■ **Supplied information**:
****************************************

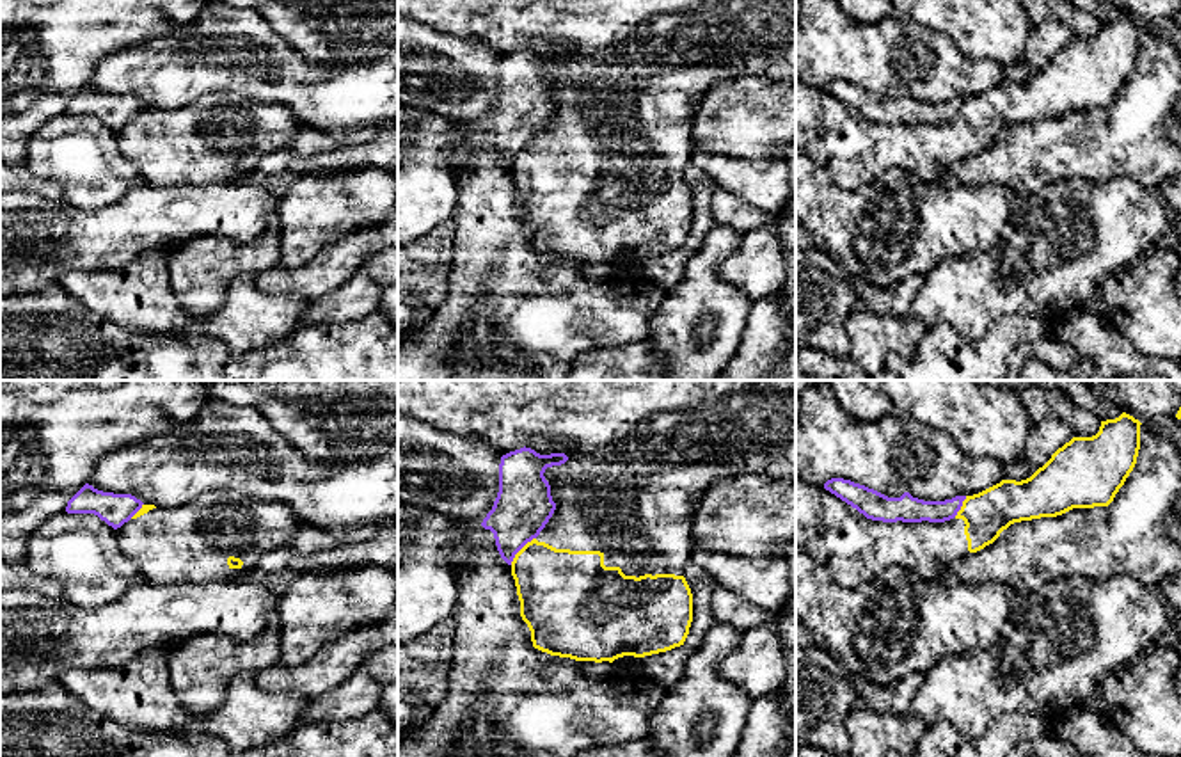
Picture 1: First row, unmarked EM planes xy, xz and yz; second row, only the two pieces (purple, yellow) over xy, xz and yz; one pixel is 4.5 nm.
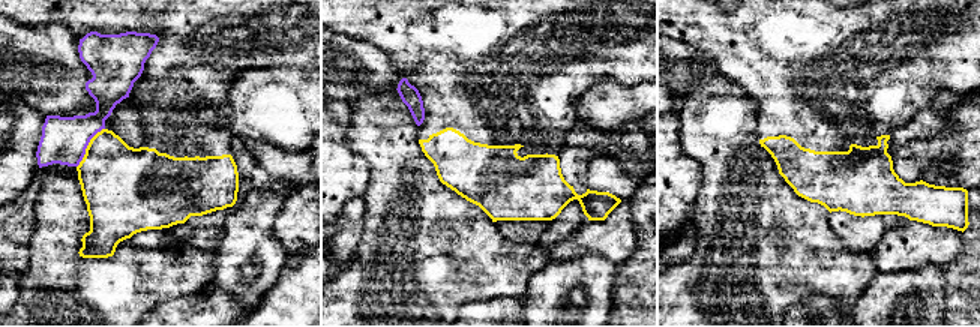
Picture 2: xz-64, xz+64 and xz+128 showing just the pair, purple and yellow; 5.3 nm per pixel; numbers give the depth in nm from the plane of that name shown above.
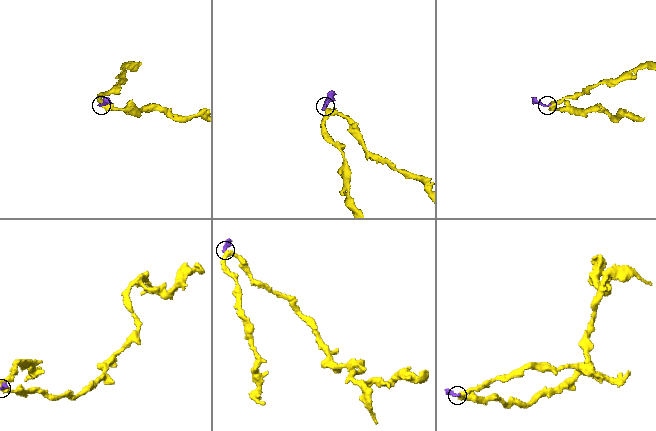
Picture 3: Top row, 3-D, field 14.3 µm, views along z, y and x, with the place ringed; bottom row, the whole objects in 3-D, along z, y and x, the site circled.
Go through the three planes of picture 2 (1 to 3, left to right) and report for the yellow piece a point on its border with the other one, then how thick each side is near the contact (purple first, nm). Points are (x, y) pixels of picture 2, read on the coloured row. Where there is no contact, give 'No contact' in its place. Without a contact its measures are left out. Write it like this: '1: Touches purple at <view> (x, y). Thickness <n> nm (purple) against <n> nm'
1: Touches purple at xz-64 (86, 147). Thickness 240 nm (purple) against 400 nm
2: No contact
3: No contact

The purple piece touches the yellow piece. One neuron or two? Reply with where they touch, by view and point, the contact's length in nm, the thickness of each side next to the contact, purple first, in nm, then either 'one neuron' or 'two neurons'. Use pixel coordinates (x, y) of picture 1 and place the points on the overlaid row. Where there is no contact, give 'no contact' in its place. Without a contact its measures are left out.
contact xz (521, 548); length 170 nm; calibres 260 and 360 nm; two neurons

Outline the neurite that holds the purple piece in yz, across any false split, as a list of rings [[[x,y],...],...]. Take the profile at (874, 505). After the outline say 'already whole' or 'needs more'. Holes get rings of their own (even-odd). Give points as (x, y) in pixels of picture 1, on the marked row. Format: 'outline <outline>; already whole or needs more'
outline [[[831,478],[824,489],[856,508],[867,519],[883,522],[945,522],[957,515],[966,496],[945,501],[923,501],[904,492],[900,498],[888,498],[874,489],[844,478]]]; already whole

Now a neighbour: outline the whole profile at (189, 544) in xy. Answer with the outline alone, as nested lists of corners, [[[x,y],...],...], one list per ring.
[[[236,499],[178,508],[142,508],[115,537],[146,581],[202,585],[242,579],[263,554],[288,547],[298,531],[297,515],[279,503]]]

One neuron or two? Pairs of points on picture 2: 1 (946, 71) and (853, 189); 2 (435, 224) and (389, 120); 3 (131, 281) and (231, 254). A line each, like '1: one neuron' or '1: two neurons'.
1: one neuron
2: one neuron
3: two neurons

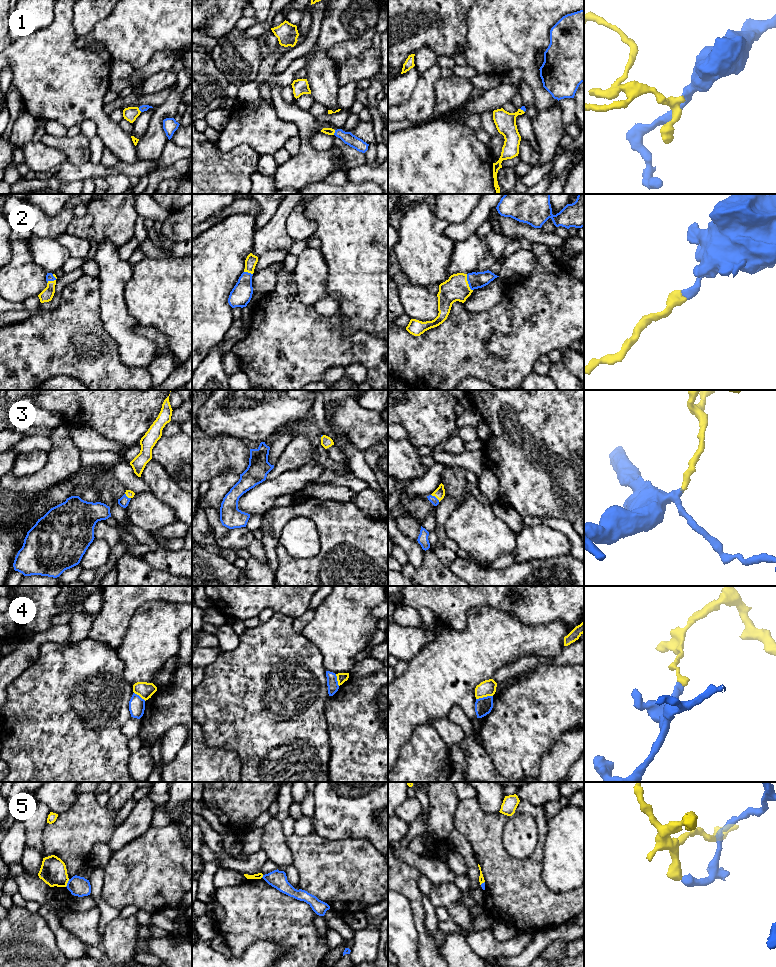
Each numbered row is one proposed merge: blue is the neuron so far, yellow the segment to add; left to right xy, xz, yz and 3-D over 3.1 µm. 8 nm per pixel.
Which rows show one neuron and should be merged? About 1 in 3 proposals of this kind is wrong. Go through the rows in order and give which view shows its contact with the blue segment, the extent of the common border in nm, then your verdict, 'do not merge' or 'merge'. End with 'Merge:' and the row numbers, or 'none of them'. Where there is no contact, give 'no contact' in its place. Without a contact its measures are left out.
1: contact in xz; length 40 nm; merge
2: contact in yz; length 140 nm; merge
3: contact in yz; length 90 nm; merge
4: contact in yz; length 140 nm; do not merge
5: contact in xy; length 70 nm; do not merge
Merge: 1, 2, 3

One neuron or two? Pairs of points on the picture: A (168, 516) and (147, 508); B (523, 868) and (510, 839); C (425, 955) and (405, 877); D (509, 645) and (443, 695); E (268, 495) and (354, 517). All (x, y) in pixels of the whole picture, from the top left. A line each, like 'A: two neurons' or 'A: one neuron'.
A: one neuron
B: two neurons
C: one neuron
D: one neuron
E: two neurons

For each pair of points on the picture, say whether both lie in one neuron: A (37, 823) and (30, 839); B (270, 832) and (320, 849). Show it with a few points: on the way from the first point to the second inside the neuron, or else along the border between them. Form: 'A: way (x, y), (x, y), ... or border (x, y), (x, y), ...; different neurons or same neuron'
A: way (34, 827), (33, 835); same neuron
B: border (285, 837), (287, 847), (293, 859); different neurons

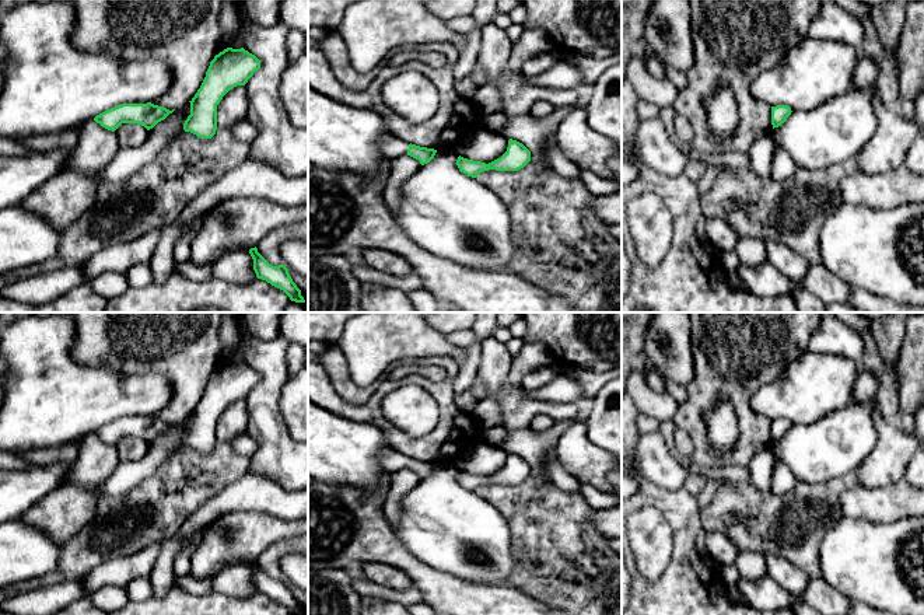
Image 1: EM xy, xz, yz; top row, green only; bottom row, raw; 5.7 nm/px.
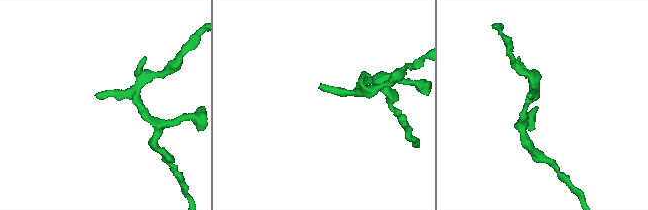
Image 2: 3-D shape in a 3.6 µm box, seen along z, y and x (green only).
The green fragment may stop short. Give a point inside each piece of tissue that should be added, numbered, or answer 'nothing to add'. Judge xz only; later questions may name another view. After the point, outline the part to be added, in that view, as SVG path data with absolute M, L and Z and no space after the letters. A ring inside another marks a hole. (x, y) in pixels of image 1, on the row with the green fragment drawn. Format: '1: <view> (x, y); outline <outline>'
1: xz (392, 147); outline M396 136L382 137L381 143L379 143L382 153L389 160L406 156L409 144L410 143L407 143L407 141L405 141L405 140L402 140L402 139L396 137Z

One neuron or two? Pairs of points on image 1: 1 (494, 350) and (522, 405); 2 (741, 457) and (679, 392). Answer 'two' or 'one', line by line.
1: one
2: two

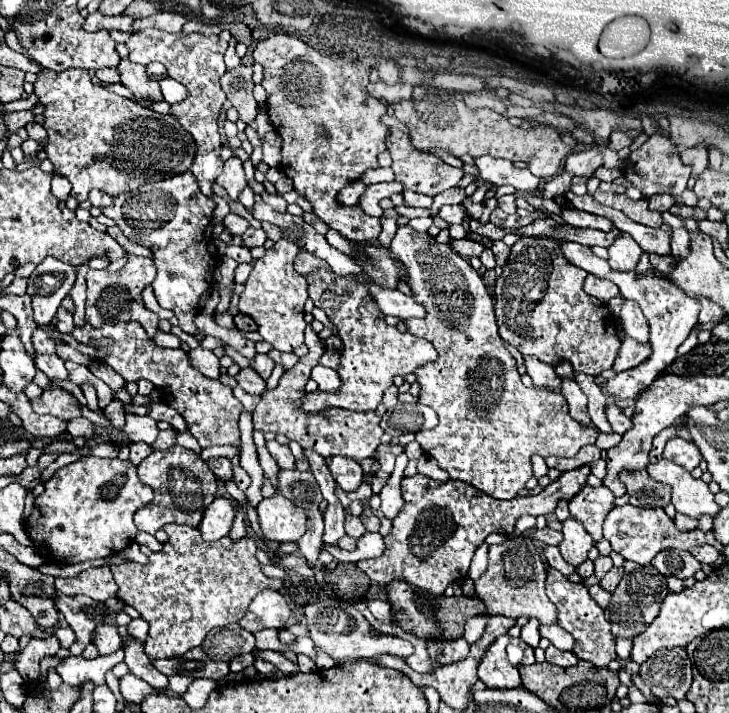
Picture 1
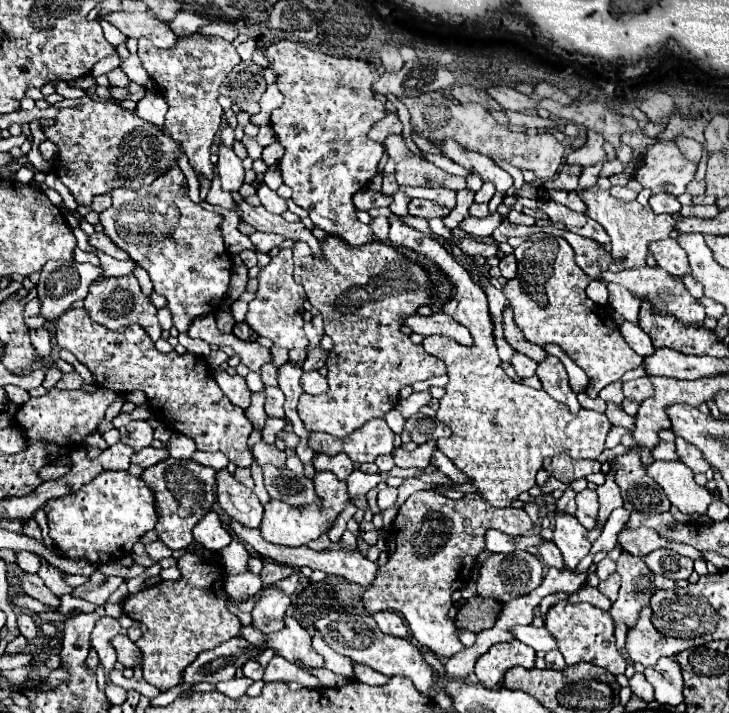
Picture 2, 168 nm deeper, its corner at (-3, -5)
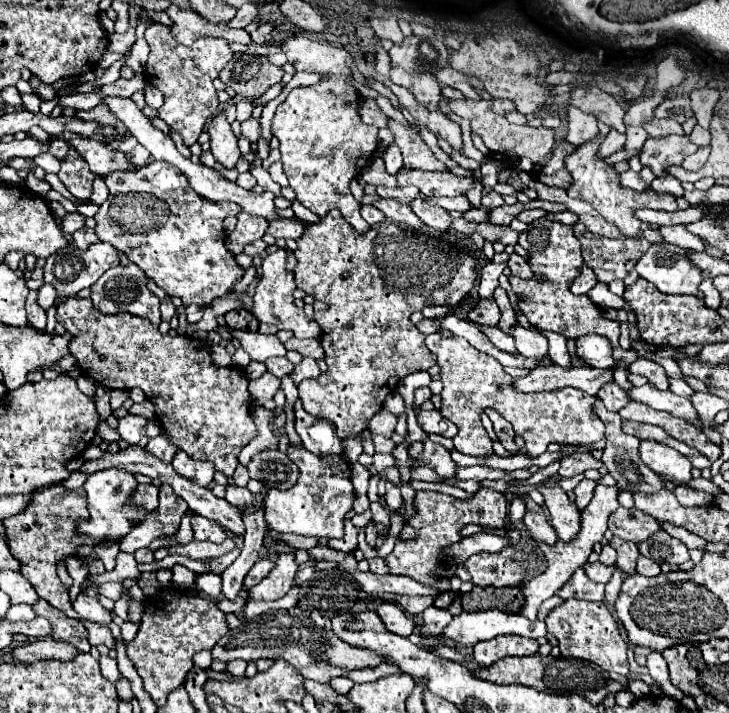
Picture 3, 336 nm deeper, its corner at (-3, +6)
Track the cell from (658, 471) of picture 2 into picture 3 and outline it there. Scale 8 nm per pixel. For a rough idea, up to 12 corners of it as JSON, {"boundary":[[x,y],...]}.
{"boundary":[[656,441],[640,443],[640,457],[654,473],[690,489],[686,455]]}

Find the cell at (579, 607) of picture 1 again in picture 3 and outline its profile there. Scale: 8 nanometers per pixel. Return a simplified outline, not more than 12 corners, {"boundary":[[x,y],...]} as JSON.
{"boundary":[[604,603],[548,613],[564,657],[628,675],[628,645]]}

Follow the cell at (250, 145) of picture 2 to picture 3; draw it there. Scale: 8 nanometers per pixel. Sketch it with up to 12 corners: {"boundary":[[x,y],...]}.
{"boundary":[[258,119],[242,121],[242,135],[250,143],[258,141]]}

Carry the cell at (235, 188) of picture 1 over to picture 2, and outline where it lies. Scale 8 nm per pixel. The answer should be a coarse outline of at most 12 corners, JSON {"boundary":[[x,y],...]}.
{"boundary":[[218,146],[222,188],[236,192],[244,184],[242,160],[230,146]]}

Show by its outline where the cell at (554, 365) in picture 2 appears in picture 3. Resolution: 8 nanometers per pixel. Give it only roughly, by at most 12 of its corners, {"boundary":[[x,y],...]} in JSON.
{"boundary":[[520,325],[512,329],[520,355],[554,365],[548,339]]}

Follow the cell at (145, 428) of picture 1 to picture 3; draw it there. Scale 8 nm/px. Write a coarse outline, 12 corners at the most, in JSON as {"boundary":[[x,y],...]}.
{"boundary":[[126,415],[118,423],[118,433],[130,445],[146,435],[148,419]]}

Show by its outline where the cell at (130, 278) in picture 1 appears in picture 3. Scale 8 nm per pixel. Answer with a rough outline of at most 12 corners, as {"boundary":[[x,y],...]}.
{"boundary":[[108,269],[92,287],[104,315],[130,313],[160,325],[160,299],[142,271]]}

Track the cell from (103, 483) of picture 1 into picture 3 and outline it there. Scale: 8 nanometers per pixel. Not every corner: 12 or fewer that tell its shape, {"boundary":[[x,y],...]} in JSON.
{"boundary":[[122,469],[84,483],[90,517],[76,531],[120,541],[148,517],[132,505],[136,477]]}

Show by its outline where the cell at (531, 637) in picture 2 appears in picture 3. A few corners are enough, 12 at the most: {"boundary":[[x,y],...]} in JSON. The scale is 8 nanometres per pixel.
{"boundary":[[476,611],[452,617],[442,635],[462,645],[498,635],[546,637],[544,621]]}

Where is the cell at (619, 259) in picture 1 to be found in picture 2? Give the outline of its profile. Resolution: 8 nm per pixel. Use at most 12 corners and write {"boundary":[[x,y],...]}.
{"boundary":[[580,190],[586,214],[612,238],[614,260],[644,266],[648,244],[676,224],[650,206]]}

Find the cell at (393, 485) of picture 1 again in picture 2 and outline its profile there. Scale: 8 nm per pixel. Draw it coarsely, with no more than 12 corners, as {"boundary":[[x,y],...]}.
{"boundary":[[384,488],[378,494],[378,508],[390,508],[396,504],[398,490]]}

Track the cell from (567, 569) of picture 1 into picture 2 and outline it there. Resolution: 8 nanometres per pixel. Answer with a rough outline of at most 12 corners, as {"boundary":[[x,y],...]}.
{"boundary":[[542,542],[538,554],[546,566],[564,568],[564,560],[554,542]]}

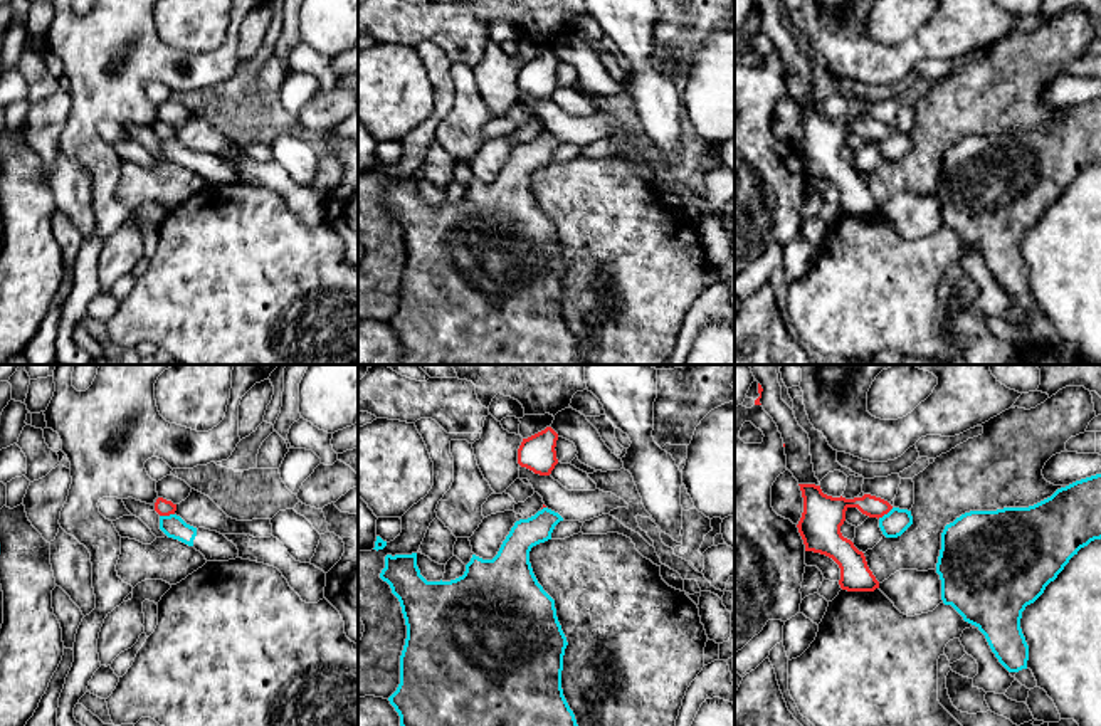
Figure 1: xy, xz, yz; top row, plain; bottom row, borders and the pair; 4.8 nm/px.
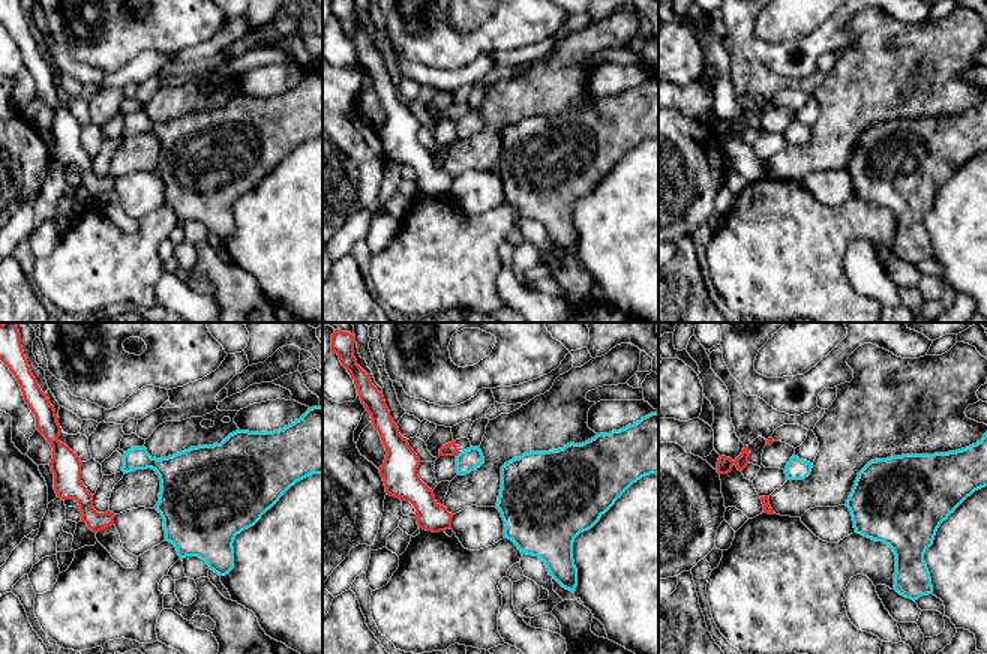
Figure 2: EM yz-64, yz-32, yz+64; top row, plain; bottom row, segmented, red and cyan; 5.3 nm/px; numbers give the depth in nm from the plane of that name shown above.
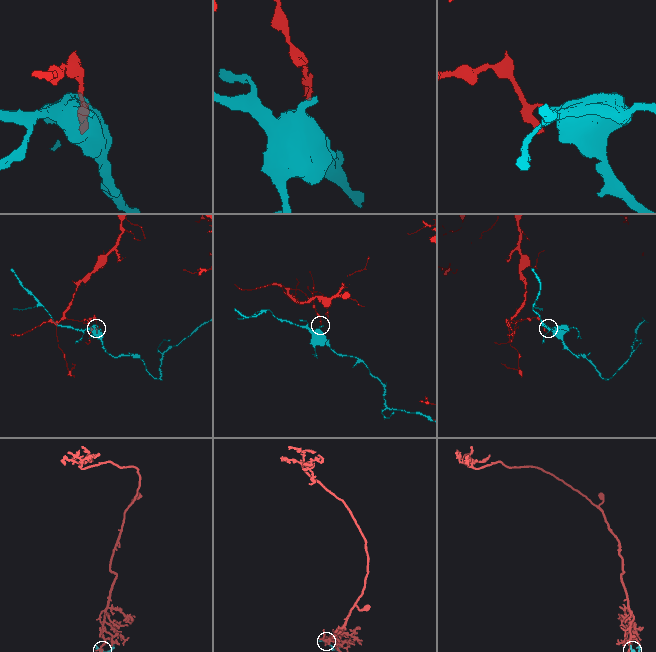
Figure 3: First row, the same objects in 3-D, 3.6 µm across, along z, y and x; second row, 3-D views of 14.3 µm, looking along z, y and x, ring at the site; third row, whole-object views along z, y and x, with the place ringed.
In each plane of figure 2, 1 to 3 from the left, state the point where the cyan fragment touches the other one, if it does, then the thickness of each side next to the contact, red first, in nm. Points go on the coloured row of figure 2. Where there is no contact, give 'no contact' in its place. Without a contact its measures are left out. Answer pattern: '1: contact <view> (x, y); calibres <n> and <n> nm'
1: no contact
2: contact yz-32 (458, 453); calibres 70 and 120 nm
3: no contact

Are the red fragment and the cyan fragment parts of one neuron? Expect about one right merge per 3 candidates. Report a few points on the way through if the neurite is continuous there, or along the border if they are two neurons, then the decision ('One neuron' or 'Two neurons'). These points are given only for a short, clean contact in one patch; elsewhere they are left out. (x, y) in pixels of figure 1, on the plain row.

****************************************

■ **Aim of the task**:
In the copy, include each line from the start of the material through the line with "Picture 2: xz-64, xz+64", word for word, but none of the pictures.

■ **Response**:
Picture 1: First row, unmarked EM planes xy, xz and yz; second row, only the two pieces (purple, yellow) over xy, xz and yz; one pixel is 4.5 nm.
Picture 2: xz-64, xz+64 and xz+128 showing just the pair, purple and yellow; 5.3 nm per pixel; numbers give the depth in nm from the plane of that name shown above.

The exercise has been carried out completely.